## What you have to do
Reproduce exactly the line that contains "Lane selections, which" and all lines that follow it in the records below, ending with the last one.
(Recorded information Opens)
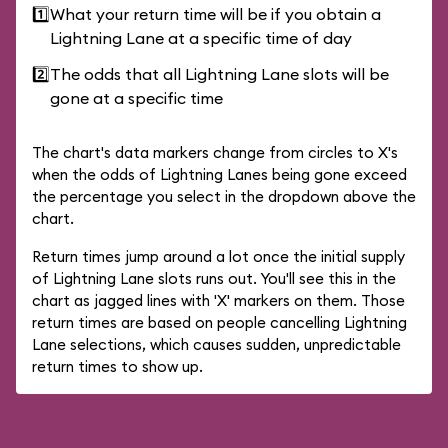
1️⃣
What your return time will be if you obtain a
Lightning Lane at a specific time of day
2️⃣
The odds that all Lightning Lane slots will be
gone at a specific time
The chart's data markers change from circles to X's
when the odds of Lightning Lanes being gone exceed
the percentage you select in the dropdown above the
chart.
Return times jump around a lot once the initial supply
of Lightning Lane slots runs out. You'll see this in the
chart as jagged lines with 'X' markers on them. Those
return times are based on people cancelling Lightning
Lane selections, which causes sudden, unpredictable
return times to show up.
(Recorded information Closes)
## Solved problem
Lane selections, which causes sudden, unpredictable
return times to show up.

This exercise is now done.